How does ionizing radiation affect soft matter? The multidisciplinary research in our group covers many different topics which can be roughly summarized in the categories radiobiology, physics, space research and therapy. Dr. Durante heads the biophysics department at the GSI Helmholtz Centre for Heavy Ion Research in Darmstadt and holds a professorship at the Department of Physics at the TU Darmstadt.
We study the induction and repair of DNA in mammalian cells after exposure to heavy ions. The nature of the damage and its repair has indeed significant differences with respect to X-rays, due to the different physical dose deposition pattern. Moreover, the high lesion density induced by very heavy ions allows for accurate visualization and quantification of DNA repair protein recruitment.

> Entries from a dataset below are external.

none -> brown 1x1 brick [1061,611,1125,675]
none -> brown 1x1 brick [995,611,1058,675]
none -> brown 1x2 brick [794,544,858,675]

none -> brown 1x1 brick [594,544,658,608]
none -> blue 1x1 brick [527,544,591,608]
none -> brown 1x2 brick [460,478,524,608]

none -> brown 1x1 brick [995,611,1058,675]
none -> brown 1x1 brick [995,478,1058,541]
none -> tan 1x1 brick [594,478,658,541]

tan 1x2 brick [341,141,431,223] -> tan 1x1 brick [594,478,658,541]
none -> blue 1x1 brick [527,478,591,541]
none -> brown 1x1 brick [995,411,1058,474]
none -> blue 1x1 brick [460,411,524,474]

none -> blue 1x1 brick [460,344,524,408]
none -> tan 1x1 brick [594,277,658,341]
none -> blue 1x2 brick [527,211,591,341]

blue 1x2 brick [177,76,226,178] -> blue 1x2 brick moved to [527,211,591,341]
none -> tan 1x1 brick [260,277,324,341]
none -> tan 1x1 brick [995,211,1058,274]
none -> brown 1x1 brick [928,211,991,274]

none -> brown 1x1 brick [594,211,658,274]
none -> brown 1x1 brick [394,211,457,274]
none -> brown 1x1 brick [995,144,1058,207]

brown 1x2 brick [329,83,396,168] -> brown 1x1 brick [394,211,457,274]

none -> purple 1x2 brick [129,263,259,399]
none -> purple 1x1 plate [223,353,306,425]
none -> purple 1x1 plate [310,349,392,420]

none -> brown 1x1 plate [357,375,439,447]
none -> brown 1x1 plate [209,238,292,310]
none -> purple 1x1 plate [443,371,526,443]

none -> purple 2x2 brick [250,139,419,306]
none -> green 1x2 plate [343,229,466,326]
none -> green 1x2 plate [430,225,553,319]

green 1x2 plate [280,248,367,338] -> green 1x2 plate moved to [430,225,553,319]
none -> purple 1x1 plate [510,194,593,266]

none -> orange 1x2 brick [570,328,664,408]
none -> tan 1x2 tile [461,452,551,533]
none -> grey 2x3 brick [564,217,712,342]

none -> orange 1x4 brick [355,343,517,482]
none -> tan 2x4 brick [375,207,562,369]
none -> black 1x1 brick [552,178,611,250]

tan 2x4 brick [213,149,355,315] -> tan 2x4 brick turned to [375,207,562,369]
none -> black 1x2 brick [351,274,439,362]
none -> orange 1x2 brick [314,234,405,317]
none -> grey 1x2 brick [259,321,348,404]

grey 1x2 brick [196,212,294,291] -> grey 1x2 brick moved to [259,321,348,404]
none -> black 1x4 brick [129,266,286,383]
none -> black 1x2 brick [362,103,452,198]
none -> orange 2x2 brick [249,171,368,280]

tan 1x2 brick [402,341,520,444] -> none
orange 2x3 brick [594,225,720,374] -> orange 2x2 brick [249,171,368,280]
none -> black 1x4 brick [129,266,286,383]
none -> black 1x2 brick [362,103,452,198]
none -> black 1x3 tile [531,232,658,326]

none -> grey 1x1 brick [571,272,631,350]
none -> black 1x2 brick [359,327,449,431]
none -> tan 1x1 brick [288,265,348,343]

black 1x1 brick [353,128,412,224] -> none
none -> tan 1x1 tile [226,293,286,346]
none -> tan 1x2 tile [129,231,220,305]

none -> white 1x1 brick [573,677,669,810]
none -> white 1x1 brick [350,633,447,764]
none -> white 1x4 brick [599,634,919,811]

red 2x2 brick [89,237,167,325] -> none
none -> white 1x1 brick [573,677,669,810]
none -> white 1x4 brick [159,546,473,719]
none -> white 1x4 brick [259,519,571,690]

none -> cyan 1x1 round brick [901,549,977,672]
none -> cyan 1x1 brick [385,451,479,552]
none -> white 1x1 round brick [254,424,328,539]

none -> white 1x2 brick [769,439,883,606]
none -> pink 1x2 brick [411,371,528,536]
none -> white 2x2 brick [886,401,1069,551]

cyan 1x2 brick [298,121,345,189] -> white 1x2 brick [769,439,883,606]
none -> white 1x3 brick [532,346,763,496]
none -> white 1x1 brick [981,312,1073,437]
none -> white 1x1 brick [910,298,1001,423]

We are interested in the effects of ionizing radiation on organs such as the brain, the heart, and the lung trying to elucidate the risks for patients treated with ionizing radiation as well as for astronauts, who are inevitably exposed to ionizing radiation on their missions into space.
Research topics in this area include the impact of low dose radon exposure on the organism, immunogenicity and immunomodulation of radiation, radiation response of human hematopoietic stem and progenitor cells, as well as heavy ion induced late effects in tissue.
Because shielding is difficult and costly in space, the effects of the cosmic radiation should be known as accurately as possible in order to optimize the shielding measures and to exploit the shielding properties of materials used for other purposes, such as the spacecraft hull, internal equipment, fuel and supplies.